- [Text provided]:
************
Welcome to my website.

I am a PhD candidate at Harvard University Government Department, expecting to receive the degree in summer 2021. During the 2020-2021 academic year, I am a Pre-Doctoral Research Fellow at Harvard Kennedy School’s Middle East Initiative.

My dissertation project explores the reasons behind the weak electoral appeal of secular-modernist parties in the Middle East after the popular uprisings of 2011-2013 and why they could not form a credible alternative to Islamist parties so far. I undertake a close case analysis of two large secular parties in the region, Cumhuriyet Halk Partisi (Republican People’s Party) in Turkey and Nidaa Tounes (Call of Tunisia), and exploit the subnational variation to test various hypotheses. I find that, unlike many conventional expectations, organizational cohesiveness, or lack thereof, is the one of the main causes of secular disadvantage. For the dissertation project, I have conducted elite interviews, candidate surveys, and household surveys in both countries.

My work for the dissertation project was supported by Democracy International, Belfer Center for Science and International Affairs, Weatherhead Center for International Affairs, Institute for Quantitative Social Science and Center for Middle Eastern Studies at Harvard University.

My current other projects explore how parties and charities engage in and affect the quality of primary healthcare in Lebanon, how citizens support executive aggrandizement reforms in Turkey, and how local governance institutions are redesigned in post-revolutionary Tunisia.

Here is an up-to-date CV.

Please feel free to contact me for inquiries related to my work at sasmaz@g.harvard.edu.

Dissertation Project

WHY HAVE SECULAR-MODERNIST PARTIES HAVE BEEN WEAK IN THE POST-UPRISING MENA?

This project brings a new perspective to a long-standing question in political science and Middle East studies: Why have secular-modernist parties remained weak in the aftermath of uprisings, despite their historical and organizational advantages? Predominant political science literature on the Middle East focuses almost exclusively on Islamist parties, and the few explanations derived from extant literature attribute the decline of secular parties to weak ideological support for secularism among the Middle Eastern public, the absence of institutional venues for secular actors to interact with the larger public, or elitism of leaders and activists in secular parties. Yet, by and large, these accounts have not been tested rigorously. Moreover, they do not explain how secular parties remain strong at some historical times and in some subnational areas but not in others.
************
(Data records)
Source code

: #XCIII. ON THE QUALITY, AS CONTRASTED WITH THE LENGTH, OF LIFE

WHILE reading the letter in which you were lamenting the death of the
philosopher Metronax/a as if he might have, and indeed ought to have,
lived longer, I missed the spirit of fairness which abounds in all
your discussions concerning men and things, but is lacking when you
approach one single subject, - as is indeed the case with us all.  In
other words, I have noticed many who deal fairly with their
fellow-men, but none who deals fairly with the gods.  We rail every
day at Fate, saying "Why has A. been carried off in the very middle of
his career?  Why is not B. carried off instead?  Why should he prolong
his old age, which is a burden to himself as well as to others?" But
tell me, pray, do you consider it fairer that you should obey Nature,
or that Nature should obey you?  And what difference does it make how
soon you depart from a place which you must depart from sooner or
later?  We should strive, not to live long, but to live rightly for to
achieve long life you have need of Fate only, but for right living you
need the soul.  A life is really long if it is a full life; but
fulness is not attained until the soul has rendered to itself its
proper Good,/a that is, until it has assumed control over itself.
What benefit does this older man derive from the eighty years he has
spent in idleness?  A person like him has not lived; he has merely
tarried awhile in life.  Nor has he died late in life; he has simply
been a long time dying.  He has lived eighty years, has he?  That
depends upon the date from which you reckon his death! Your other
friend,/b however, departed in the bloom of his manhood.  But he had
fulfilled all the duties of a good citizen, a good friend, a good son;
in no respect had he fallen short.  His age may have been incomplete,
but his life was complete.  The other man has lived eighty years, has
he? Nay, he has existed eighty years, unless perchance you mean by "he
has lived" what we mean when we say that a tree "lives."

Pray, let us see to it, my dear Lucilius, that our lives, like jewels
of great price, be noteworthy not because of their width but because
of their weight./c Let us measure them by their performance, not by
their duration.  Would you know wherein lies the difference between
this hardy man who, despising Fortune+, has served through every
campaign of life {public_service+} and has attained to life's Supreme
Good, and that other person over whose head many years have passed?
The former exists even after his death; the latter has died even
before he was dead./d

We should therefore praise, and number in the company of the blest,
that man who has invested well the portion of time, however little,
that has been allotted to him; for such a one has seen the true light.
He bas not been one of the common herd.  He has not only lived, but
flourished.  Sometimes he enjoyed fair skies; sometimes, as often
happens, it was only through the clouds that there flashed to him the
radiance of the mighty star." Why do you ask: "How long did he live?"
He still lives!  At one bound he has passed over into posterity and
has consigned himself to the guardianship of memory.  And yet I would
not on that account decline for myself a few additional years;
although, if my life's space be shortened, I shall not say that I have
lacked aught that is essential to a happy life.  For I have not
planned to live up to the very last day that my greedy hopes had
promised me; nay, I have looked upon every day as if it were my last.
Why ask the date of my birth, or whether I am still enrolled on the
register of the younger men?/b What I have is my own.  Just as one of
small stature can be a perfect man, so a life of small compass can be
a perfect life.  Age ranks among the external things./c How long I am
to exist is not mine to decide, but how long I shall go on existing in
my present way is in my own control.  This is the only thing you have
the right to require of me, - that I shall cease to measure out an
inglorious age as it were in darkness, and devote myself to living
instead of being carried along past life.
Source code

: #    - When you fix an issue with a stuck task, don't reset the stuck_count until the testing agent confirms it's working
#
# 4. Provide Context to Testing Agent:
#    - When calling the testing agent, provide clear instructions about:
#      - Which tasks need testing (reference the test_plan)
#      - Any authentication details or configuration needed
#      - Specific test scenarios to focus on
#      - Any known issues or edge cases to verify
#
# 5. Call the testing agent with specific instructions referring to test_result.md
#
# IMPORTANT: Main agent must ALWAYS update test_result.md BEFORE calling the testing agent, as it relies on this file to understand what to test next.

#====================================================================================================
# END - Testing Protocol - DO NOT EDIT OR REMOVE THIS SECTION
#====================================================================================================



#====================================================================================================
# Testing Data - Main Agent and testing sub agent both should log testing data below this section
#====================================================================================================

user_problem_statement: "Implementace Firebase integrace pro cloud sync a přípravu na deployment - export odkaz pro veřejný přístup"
************
- [Activities]:
1. Which two parties does the dissertation described in the research profile examine in its close case analysis?
2. Reproduce the data records word for word, starting from their first line and continuing through the line containing "what we mean", with both of those lines included.

- [Task solutions]:
1. Cumhuriyet Halk Partisi (Republican People's Party) in Turkey and Nidaa Tounes (Call of Tunisia).

2.
Source code

: #XCIII. ON THE QUALITY, AS CONTRASTED WITH THE LENGTH, OF LIFE

WHILE reading the letter in which you were lamenting the death of the
philosopher Metronax/a as if he might have, and indeed ought to have,
lived longer, I missed the spirit of fairness which abounds in all
your discussions concerning men and things, but is lacking when you
approach one single subject, - as is indeed the case with us all.  In
other words, I have noticed many who deal fairly with their
fellow-men, but none who deals fairly with the gods.  We rail every
day at Fate, saying "Why has A. been carried off in the very middle of
his career?  Why is not B. carried off instead?  Why should he prolong
his old age, which is a burden to himself as well as to others?" But
tell me, pray, do you consider it fairer that you should obey Nature,
or that Nature should obey you?  And what difference does it make how
soon you depart from a place which you must depart from sooner or
later?  We should strive, not to live long, but to live rightly for to
achieve long life you have need of Fate only, but for right living you
need the soul.  A life is really long if it is a full life; but
fulness is not attained until the soul has rendered to itself its
proper Good,/a that is, until it has assumed control over itself.
What benefit does this older man derive from the eighty years he has
spent in idleness?  A person like him has not lived; he has merely
tarried awhile in life.  Nor has he died late in life; he has simply
been a long time dying.  He has lived eighty years, has he?  That
depends upon the date from which you reckon his death! Your other
friend,/b however, departed in the bloom of his manhood.  But he had
fulfilled all the duties of a good citizen, a good friend, a good son;
in no respect had he fallen short.  His age may have been incomplete,
but his life was complete.  The other man has lived eighty years, has
he? Nay, he has existed eighty years, unless perchance you mean by "he
has lived" what we mean when we say that a tree "lives."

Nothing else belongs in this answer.